═════ SUPPLIED TEXT

Central banks, whether they are subject to IT mandates or not, by and large frame their key objective in terms of “price stability over the medium term.” In practice, however, many CBs follow multiple objectives, including those related to economic growth, full employment, financial and exchange rate stability. To achieve these (possibly conflicting) goals, CBs use multiple tools, including various interest rates (and corridors), open market operations, macroprudential and capital flow measures, foreign exchange rate interventions, etc. The choice and specification of such hybrid regimes depend on the nature and configuration of the shocks hitting the economy, as well as on the country-specific factors. For example, aggregate demand shocks, which produce procyclical effects on inflation and credit conditions (e.g. a fall in aggregate demand lowers output, inflation and borrowing levels), could be counteracted using the policy interest rate alone, which “gets in all the cracks.” However, in practice, shocks oftentimes arrive simultaneously, with their identification being highly uncertain, which raises non-trivial tradeoffs. Depending on policymakers’ tolerance and priorities, which the literature attempts to summarize in a “loss function,” central bank actions involve a more elaborate policy response, including judicious calibration of instruments deployed and their individual intensities. A large body of theoretical and empirical literature on these issues has emerged, e.g., Mimir and Sunel (2015), Ghosh et al. (2016), Cavallino (2019), Carrillo et al. (2020), IMF (2020b), Basu et al. (2020), Adrian et al. (2020) and Brandao-Marques et al. (2020).

The complexity of optimal policy design implies important coordination and communication challenges. For example, a potential tradeoff between price stability and financial stability can require temporary prioritization of the two objectives, which can be complicated to achieve, especially if these are under the responsibility of different agencies (i.e. central banks versus financial stability authority). Importantly, multifaceted policy design that involves multiple instruments is difficult to communicate to the public. This tradeoff issue is long-standing and akin to the rules versus discretion debate as conceptualized in Kydland and Prescott (1977).

All these considerations matter to the reputation and credibility of policymakers, and to the role that communications play in anchoring inflation expectations in line with the price stability objective. 23 There is broad agreement among policymakers that IT regimes have laid a solid foundation for clear communication to help anchor inflation expectations. However, as CBs depart from “pure” forms of IT, monetary policy communication becomes more difficult. Indeed, the IT version of mapping the instrument (policy interest rate) to objective (inflation) may no longer be optimal. The more complex the policy design, the more difficult it is for the CB to communicate clearly its policy goals and responses; and as the mapping becomes multidimensional, the tendency for opacity grows. Consequently, in hybrid regimes, the CB needs to have greater clarity of its operational framework to ensure consistency with the stated policy objectives. All these have implications for MP credibility, and hence integrating the credibility channel in such frameworks becomes especially relevant.

══════════
═════ PROVIDED INFORMATION

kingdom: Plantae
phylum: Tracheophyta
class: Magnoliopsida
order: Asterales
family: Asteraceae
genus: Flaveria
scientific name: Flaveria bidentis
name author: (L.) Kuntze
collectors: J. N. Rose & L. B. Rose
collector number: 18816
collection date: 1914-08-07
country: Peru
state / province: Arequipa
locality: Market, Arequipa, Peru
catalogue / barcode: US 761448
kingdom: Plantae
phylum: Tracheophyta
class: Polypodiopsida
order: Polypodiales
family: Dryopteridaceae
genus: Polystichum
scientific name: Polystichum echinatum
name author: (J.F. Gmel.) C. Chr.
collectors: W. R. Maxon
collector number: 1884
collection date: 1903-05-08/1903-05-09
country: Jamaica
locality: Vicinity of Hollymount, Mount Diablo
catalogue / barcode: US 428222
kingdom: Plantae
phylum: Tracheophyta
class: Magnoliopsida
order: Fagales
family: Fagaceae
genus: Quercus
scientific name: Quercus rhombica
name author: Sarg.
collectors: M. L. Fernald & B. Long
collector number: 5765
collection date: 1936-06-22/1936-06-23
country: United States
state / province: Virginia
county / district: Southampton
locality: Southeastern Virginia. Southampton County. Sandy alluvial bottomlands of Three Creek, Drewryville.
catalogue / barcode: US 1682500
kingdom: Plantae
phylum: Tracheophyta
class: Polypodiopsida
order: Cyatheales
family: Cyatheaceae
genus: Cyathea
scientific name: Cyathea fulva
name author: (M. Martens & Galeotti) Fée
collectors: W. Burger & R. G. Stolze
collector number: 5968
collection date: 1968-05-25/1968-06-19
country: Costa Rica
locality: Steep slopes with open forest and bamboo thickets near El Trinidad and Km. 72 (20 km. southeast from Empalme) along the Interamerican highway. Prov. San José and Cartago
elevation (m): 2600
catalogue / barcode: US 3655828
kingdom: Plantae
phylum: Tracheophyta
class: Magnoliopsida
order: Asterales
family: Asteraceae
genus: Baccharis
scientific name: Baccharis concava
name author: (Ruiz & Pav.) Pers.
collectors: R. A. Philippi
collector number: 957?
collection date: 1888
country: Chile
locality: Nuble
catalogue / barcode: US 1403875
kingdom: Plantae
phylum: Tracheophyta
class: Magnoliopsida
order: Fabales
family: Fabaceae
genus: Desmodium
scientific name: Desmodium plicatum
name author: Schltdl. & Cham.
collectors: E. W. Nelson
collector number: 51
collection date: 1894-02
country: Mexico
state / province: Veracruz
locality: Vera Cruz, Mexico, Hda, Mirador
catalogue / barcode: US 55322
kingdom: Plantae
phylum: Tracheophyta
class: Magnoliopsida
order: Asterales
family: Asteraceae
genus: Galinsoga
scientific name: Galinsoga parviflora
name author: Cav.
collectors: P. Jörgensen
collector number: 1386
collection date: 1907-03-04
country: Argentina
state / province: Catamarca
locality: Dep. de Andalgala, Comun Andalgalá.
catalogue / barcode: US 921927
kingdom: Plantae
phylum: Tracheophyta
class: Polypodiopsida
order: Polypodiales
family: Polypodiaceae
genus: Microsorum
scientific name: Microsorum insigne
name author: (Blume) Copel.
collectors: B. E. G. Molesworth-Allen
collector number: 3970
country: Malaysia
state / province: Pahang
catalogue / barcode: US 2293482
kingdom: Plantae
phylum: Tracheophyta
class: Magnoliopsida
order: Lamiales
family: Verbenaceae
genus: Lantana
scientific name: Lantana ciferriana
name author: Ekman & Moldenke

══════════

● TASKS TO COMPLETE:
- 1) In the passage on central bank policy, what long-standing debate is the tradeoff issue compared to?
- 2) Write the next part of the passage on central bank policy design, picking up after its final sentence.

● ANSWER LIST:
- 1) The rules versus discretion debate, as conceptualized in Kydland and Prescott (1977).

- 2)
A potential avenue to adapt the model presented in this paper to account for MP credibility in hybrid regimes is (i) to specify policy rules for the additional instruments and (ii) extend the definition of credibility build-up to account for the deviations of all the relevant objective variables from their corresponding target values. For example, in the case of exchange rate objective complementing the price stability objective, the rule for foreign exchange interventions could be used to model the convergence of nominal exchange rate to the CB’s exchange rate target level/path (see Ghosh et al. (2016) for related contribution). Additional challenges relate to the weights to be assigned to the individual components of the credibility process, especially if there is no clear subordination of objectives and the preferences of policymakers are likely to be shock-specific, in line with the loss function framework used in the relevant literature to estimate optimal policy strategies. We consider this as an area for further exploration.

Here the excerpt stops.